It seems like it was only yesterday that the media was abuzz with chatter about Sheryl Sandberg’s new feminist manifesto, Lean In.
Sandberg is obviously a marketing genius. After all, she entitled her book with a word that would be irresistible to women: lean. As in Lean Cuisine.
Sandberg’s book is still topping off the Amazon best seller list, but the center of conversational gravity has now shifted to Susan Patton’s advice to young women at Princeton: marry young.
Apparently, it’s an idea whose time has come. Or better, has come back.
Megan McArdle sums it up well:
That said, while I wouldn't have said it exactly the way she chose, I think Susan Patton is basically right: people should be looking to get married as early as possible.
I say this as someone who married late, and since I wouldn't want to have married anyone except my husband, I'm glad I waited. But as a general rule, you should err on the side of marrying early. By which I mean not that you should marry whoever happens to be around when you turn 22, but that you should be willing to recognize, at the age of 22, that you've found someone you want to marry. Right now, most Princeton students don't think that way. They think there's something weird about committing at 22. And if they try to commit, their friends and parents will warn them off.
McArdle emphasizes that the culture, in the person of friends, parents and media scolds warns women off marrying young. It tells them that it’s strange, abnormal and retrograde. It tells them that they will become domestic slaves and miss out on all the fun. It ensures them that they will be more attractive if they are more self-sufficient. It promises that when they are older and wiser they will make a wiser choice of a husband.
No one tells them that ten years of failed relationships and hookups is not going to enhance their judgment. No one tells them that women who choose to defer marriage will spend their college years and twenties protecting themselves from marriage by getting involved with the kinds of men they would never marry. And no one tells them what Patton tells them: when it comes to the dating market, aging is not a woman’s friend.
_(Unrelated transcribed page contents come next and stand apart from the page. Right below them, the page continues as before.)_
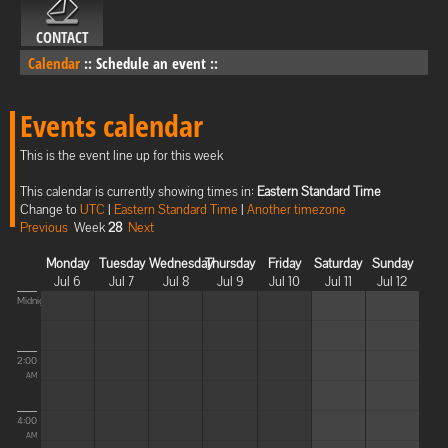
CONTACT
Calendar
::
Schedule an event
::
Events calendar
This is the event line up for this week
This calendar is currently showing times in:
Eastern Standard Time
Change to
UTC
|
Eastern Standard Time
|
Another timezone
Previous
Week
28
Next
Monday
Tuesday
Wednesday
Thursday
Friday
Saturday
Sunday
Jul 6
Jul 7
Jul 8
Jul 9
Jul 10
Jul 11
Jul 12
Midnight
2:00
AM
4:00
AM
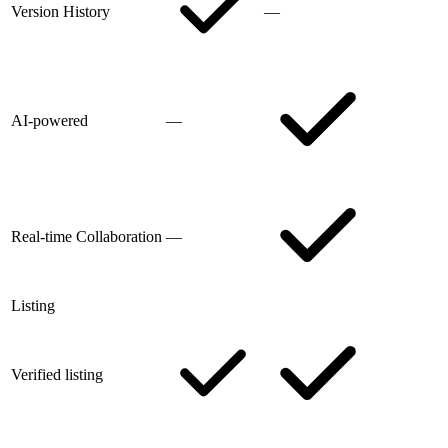
Version History
—
AI-powered
—
Real-time Collaboration
—
Listing
Verified listing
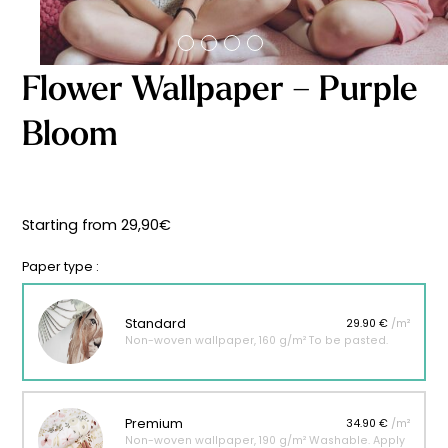
Starting
from
29,90
€
Flower Wallpaper – Purple
Bloom
Starting from
29,90
€
Paper type :
Standard
29.90 €
/m²
Non-woven wallpaper, 160 g/m² To be pasted.
Premium
34.90 €
/m²
Non-woven wallpaper, 190 g/m² Washable. Apply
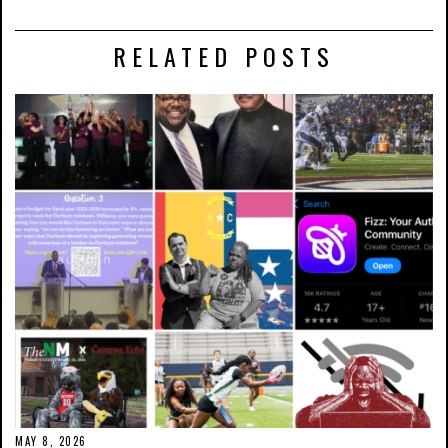
RELATED POSTS
MAY 8, 2026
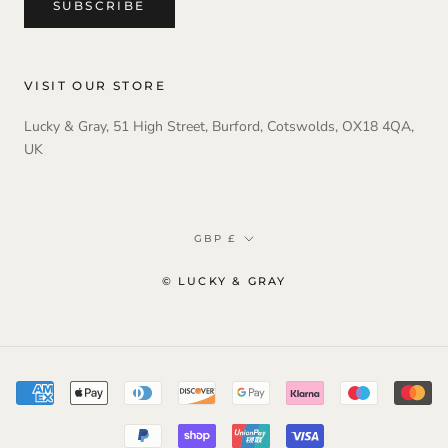
SUBSCRIBE
VISIT OUR STORE
Lucky & Gray, 51 High Street, Burford, Cotswolds, OX18 4QA,
UK
Currency
GBP £
© LUCKY & GRAY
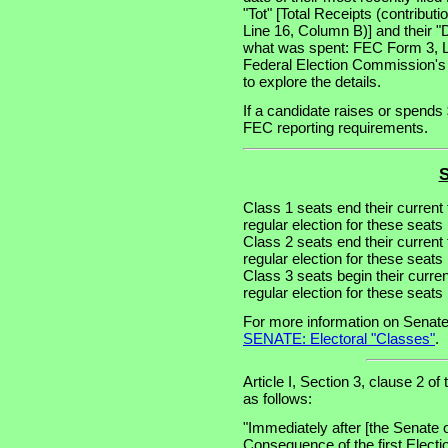
"Tot" [Total Receipts (contribu
Line 16, Column B)] and their "
what was spent: FEC Form 3, Lin
Federal Election Commission's
to explore the details.
If a candidate raises or spends 
FEC reporting requirements.
S
Class 1 seats end their current
regular election for these seat
Class 2 seats end their current
regular election for these seat
Class 3 seats begin their curre
regular election for these seat
For more information on Senate
SENATE: Electoral "Classes"
.
Article I, Section 3, clause 2 of
as follows:
"Immediately after [the Senate 
Consequence of the first Electi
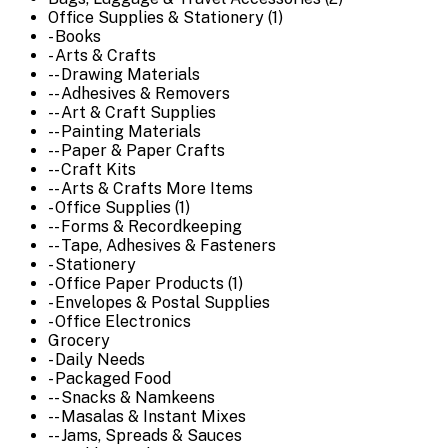
Office Supplies & Stationery (1)
- Books
- Arts & Crafts
-- Drawing Materials
-- Adhesives & Removers
-- Art & Craft Supplies
-- Painting Materials
-- Paper & Paper Crafts
-- Craft Kits
-- Arts & Crafts More Items
- Office Supplies (1)
-- Forms & Recordkeeping
-- Tape, Adhesives & Fasteners
- Stationery
- Office Paper Products (1)
- Envelopes & Postal Supplies
- Office Electronics
Grocery
- Daily Needs
- Packaged Food
-- Snacks & Namkeens
-- Masalas & Instant Mixes
-- Jams, Spreads & Sauces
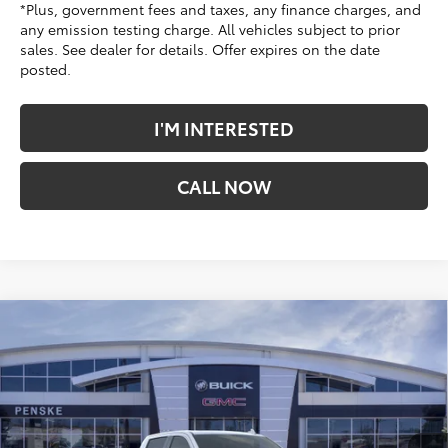
*Plus, government fees and taxes, any finance charges, and
any emission testing charge. All vehicles subject to prior
sales. See dealer for details. Offer expires on the date
posted.
I'M INTERESTED
CALL NOW
Compare Vehicle
$65,863
New
2026
GMC Sierra 1500
Denali
*TOTAL PRICE
Penske Buick GMC of South Bay
VIN:
3GTUUGED2TG363829
Stock:
TG363829
Model:
TK10543
Ext.
Int.
In Stock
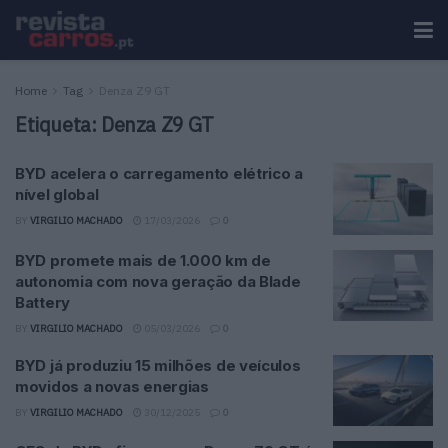
Home
Tag
Denza Z9 GT
Etiqueta:
Denza Z9 GT
BYD acelera o carregamento elétrico a
nível global
BY
VIRGILIO MACHADO
17/03/2026
0
BYD promete mais de 1.000 km de
autonomia com nova geração da Blade
Battery
BY
VIRGILIO MACHADO
05/03/2026
0
BYD já produziu 15 milhões de veículos
movidos a novas energias
BY
VIRGILIO MACHADO
30/12/2025
0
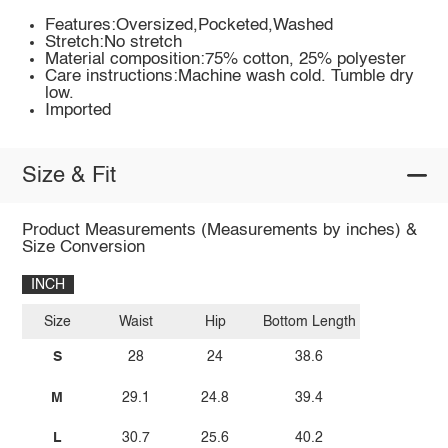
Features:Oversized,Pocketed,Washed
Stretch:No stretch
Material composition:75% cotton, 25% polyester
Care instructions:Machine wash cold. Tumble dry
low.
Imported
Size & Fit
Product Measurements (Measurements by inches) &
Size Conversion
INCH
Size
Waist
Hip
Bottom Length
S
28
24
38.6
M
29.1
24.8
39.4
L
30.7
25.6
40.2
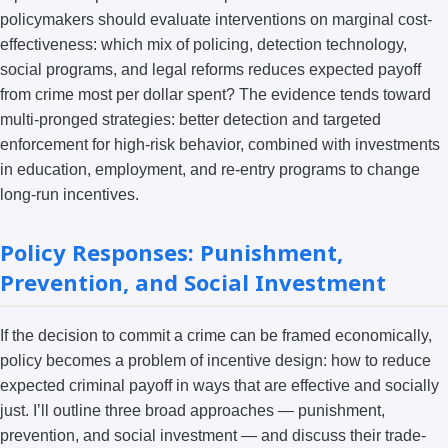
policymakers should evaluate interventions on marginal cost-
effectiveness: which mix of policing, detection technology,
social programs, and legal reforms reduces expected payoff
from crime most per dollar spent? The evidence tends toward
multi-pronged strategies: better detection and targeted
enforcement for high-risk behavior, combined with investments
in education, employment, and re-entry programs to change
long-run incentives.
Policy Responses: Punishment,
Prevention, and Social Investment
If the decision to commit a crime can be framed economically,
policy becomes a problem of incentive design: how to reduce
expected criminal payoff in ways that are effective and socially
just. I’ll outline three broad approaches — punishment,
prevention, and social investment — and discuss their trade-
Also, as I have emphasized, it’s far easier for a couple to build a life together than to merge two independent lives.
The brouhaha over Patton’s advice does not only suggest that it has struck a nerve, but also that it articulates a message that had hitherto been condemned and repressed.
You might think that people who marry young do not necessarily have the happiest marriages, and there is some truth to the observation. On the other hand, we live in a culture where everyone looks down at you if you marry young and where, if you marry before the rest of your cohort, your single friends, consumed by envy, will never cease to remind you of all the thrills you are missing
For offering young women a real choice, Susan Patton has provoked a conversation and has offered young women a new choice.
She has been excoriated in some segments of the media, but has been praised in many others. Some women who married later, women like Megan McArdle have supported Patton, declaring that they would happily have foregone the agony of extended singledom.
And then there’s the case of Julia Shaw.
Yesterday, the DoubleX blog at Slate published Shaw’s account of her marriage. She married when she was 23. Her husband was 25.
Shaw offers a realistic portrayal of the agony and the ecstasy of her marriage. She does not gloss over the problems, and does not sound as though she is trying to sell something.
Shaw shows the good and the bad of going through bad times and good as young marrieds.
Marrying young deepens the sense of being connected because it allows couples to build a life together. It militates against the common notion that what’s mine is mine and what’s yours is yours. When people marry later they have built their fortunes separately and thus have a much more proprietary feeling toward their possessions.
It’s also worth pointing out that the article appeared on the Slate DoubleX blog. This blog has tended to promote writers who have a feminist perspective. Its writers have been happy to support the hooking up culture. With an occasional exception most of its writers hew to the feminist party line.
Thus, it matters that DoubleX has giving pride of place to a life choice that counters the received feminist wisdom and the dominant cultural bias.
Surely, Susan Patton will soon be signing a new book deal. Let's hope that Julia Shaw is too.